** Supplied material follows **
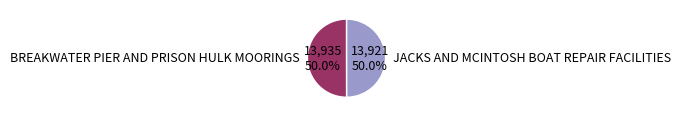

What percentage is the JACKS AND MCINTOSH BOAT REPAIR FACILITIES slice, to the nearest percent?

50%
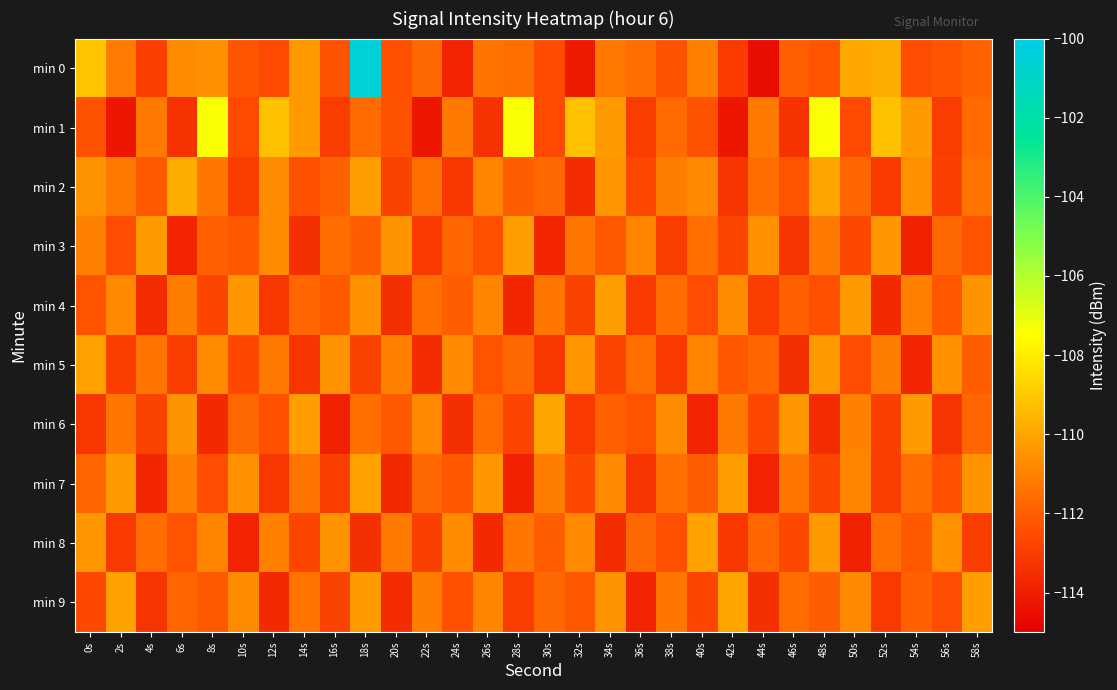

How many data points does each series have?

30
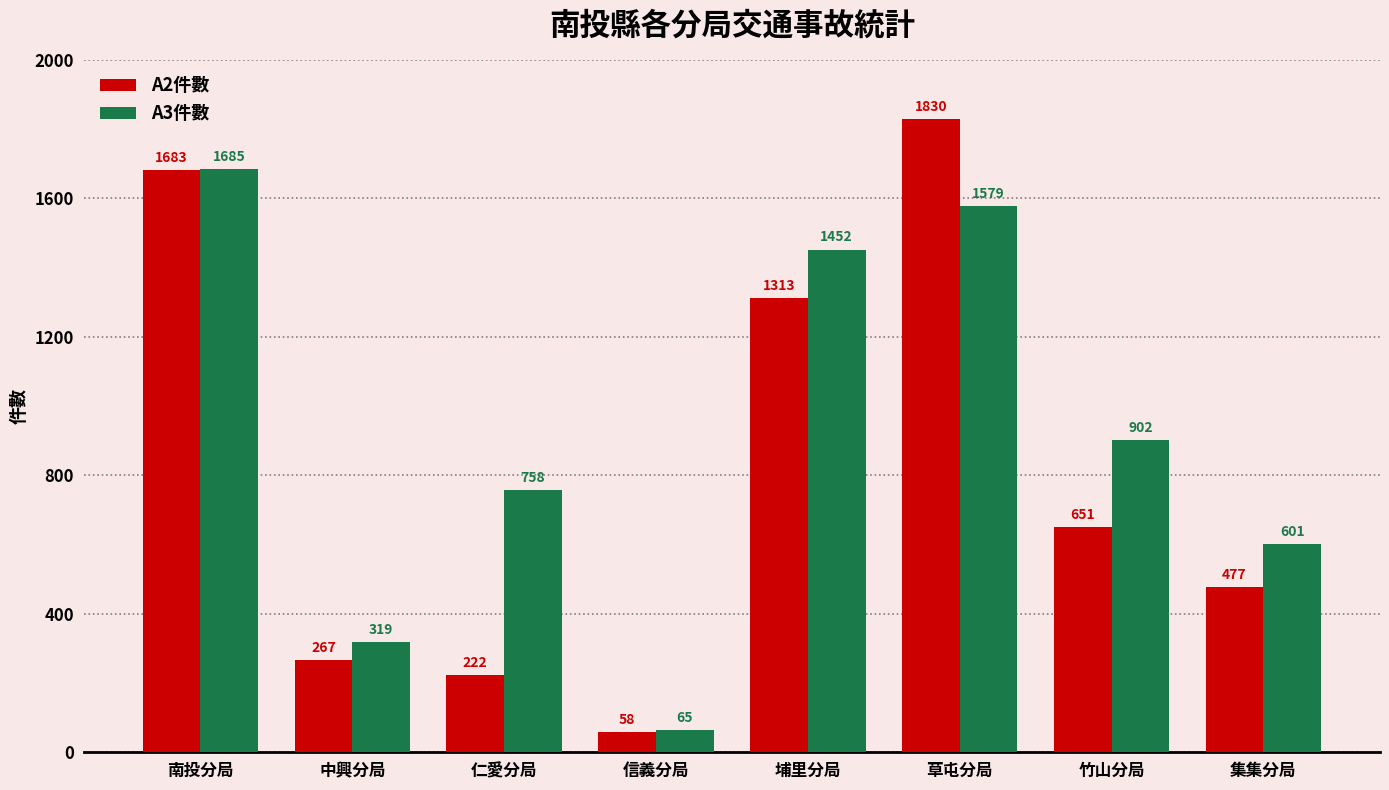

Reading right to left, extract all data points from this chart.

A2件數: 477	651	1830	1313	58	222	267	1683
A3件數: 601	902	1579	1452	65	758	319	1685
** End of Supplied material **
** Supplied material follows **
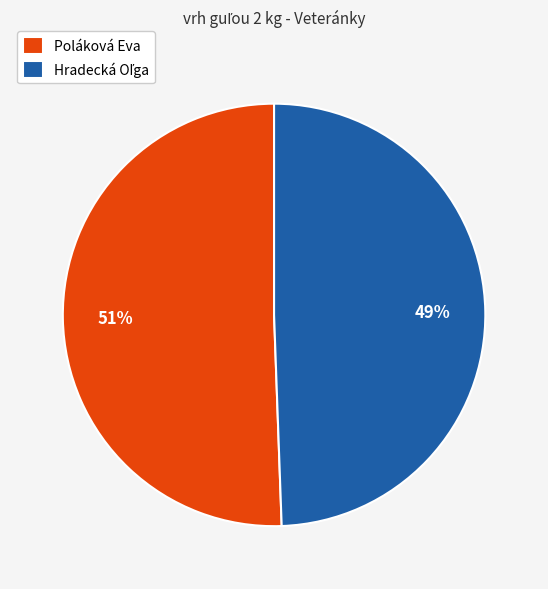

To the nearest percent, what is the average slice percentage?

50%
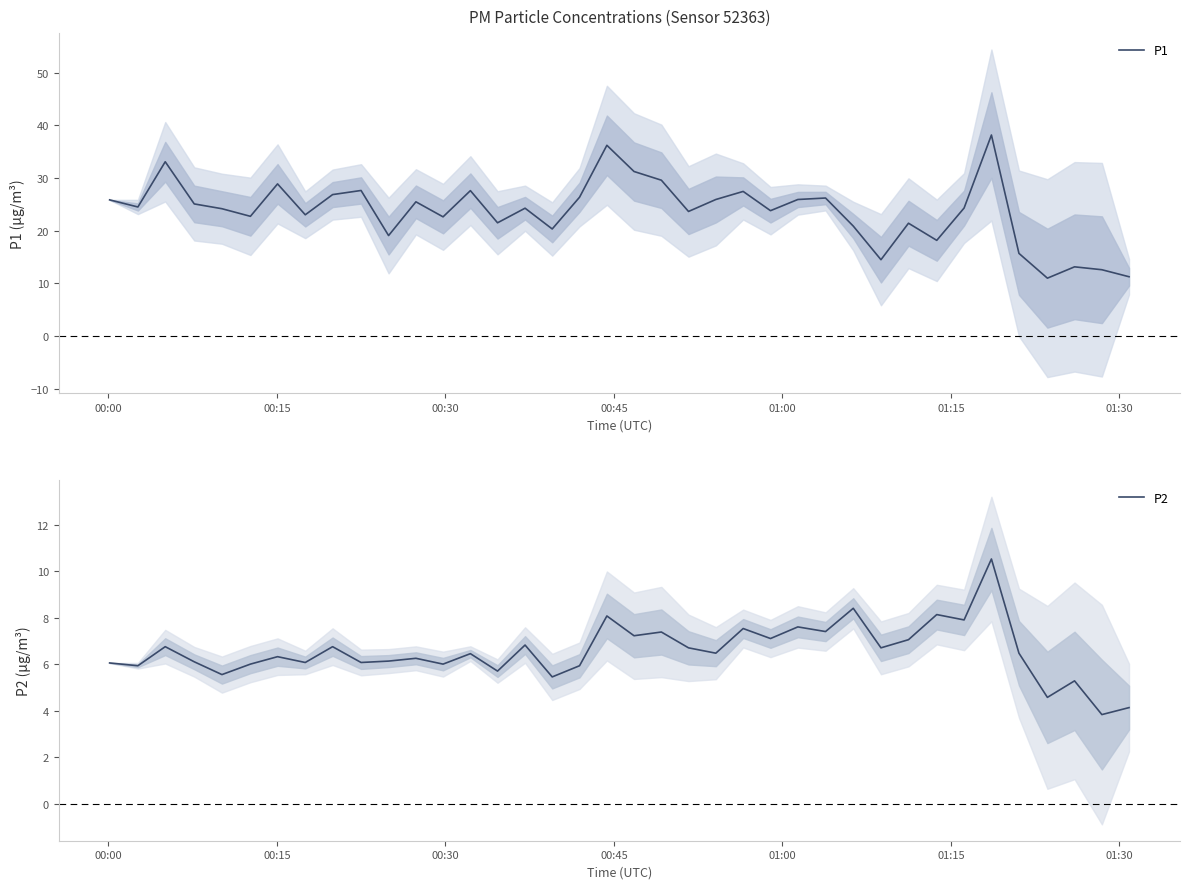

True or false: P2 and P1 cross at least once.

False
** End of Supplied material **
** Supplied material follows **
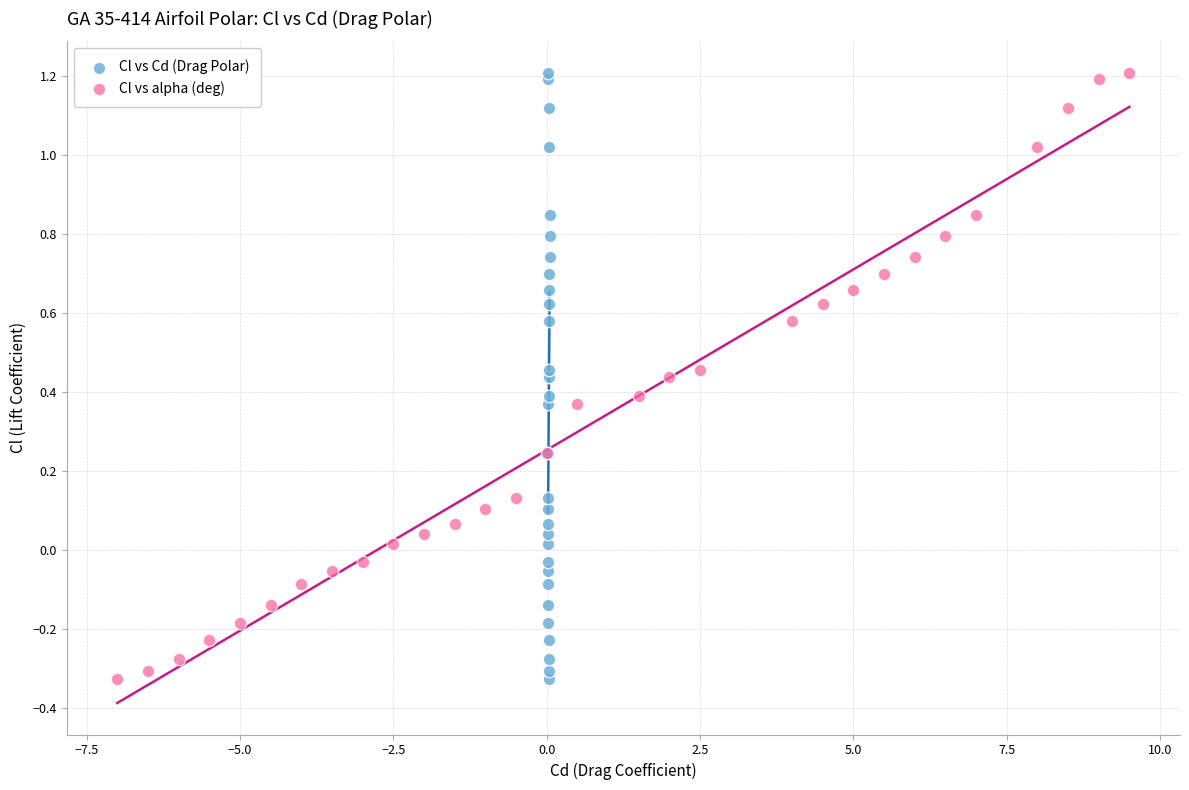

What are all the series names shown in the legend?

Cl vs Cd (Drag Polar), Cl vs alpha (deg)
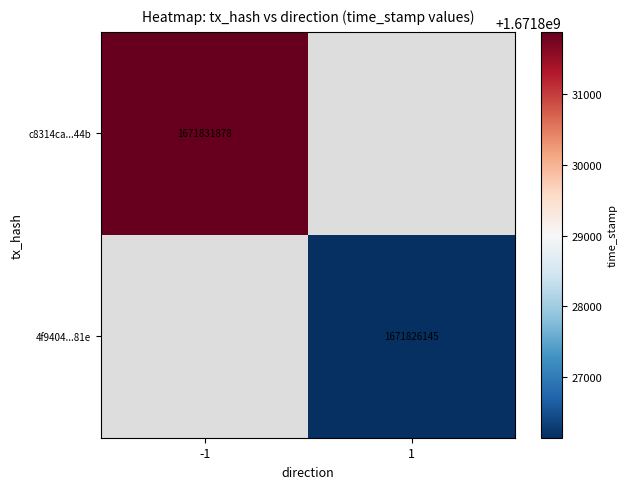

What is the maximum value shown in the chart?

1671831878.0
** End of Supplied material **
Problem statement: Render the lines from the one containing "To the nearest percent, what" through the one containing "True or false: P2 and P1 cross at least once." as a JSON list of strings, one string per line, with blank lines omitted. Leave the pictures out of the list.

Finished task:
[
  "To the nearest percent, what is the average slice percentage?",
  "50%",
  "True or false: P2 and P1 cross at least once."
]